One of Opposition leader Peter Dutton’s first campaign commitments was $6.2 million to upgrade headspace Melton, in Melbourne’s western suburbs.
“It is only a Dutton Coalition Government who will address the youth mental health crisis,” he said.

“Last year, a quarter of young Australians delayed or avoided seeking professional support for their mental health needs because they just could not afford it.

“Labor has failed Australians when it comes to mental health, but we are committed to turning that around.”

Mental health was a key focus of Opposition leader’s Budget reply speech, where he pledged $400m for youth mental health services – and to expand the National Centre for Excellence in Youth Mental Health, which he established as health minister in 2014.

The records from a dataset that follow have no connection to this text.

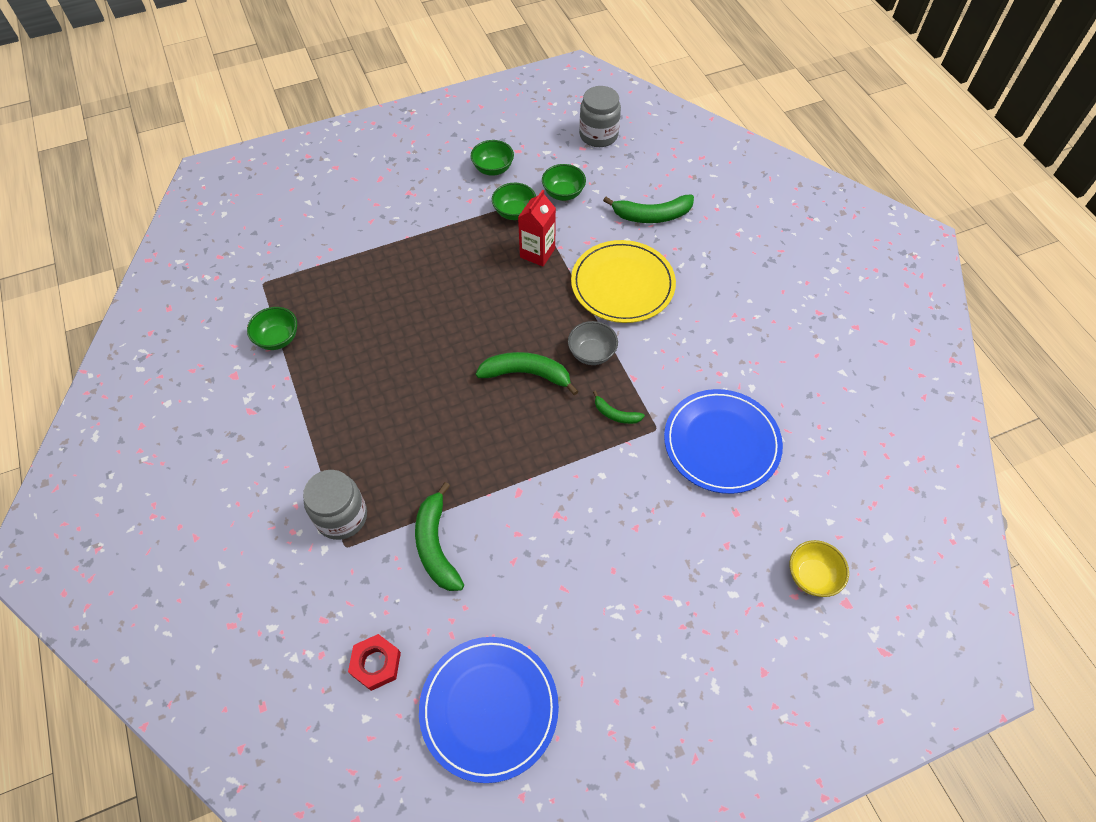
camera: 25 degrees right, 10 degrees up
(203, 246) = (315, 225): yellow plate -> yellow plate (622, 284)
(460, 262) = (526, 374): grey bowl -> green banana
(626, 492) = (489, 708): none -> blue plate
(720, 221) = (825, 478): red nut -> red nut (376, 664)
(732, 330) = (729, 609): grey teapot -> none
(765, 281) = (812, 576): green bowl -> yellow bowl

Dutton also pledged to permanently double Medicare-subsidised psychologist sessions from 10 to 20 per year, which Labor has not matched.
Health Minister Mark Butler said that would only “repeat the mistakes of the past.”

“You can’t double the number of sessions without doubling the number of psychologists, or you create a bottleneck that means tens of thousands of Australians get no help at all,” he said.

Labor has so far campaigned almost exclusively on health, claiming the Coalition would not honour its bipartisan commitment to invest $8.5bn into Medicare, something Dutton has labelled “misinformation.”

The Coalition has pledged to invest $9 billion into health, which includes its mental health policy.